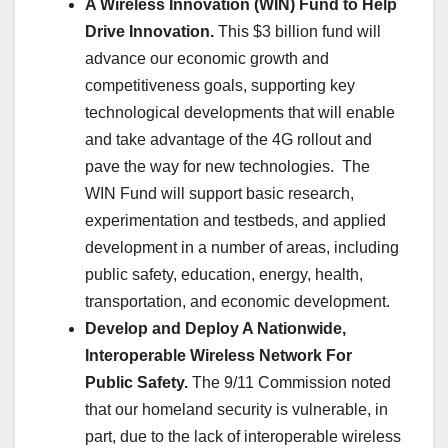
A Wireless Innovation (WIN) Fund to Help
Drive Innovation.
This $3 billion fund will
advance our economic growth and
competitiveness goals, supporting key
technological developments that will enable
and take advantage of the 4G rollout and
pave the way for new technologies. The
WIN Fund will support basic research,
experimentation and testbeds, and applied
development in a number of areas, including
public safety, education, energy, health,
transportation, and economic development.
Develop and Deploy A Nationwide,
Interoperable Wireless Network For
Public Safety.
The 9/11 Commission noted
that our homeland security is vulnerable, in
part, due to the lack of interoperable wireless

= Exercise instructions =
From the records above, pick out and copy each line holding the word "that".

= Result of the task =
technological developments that will enable
that our homeland security is vulnerable, in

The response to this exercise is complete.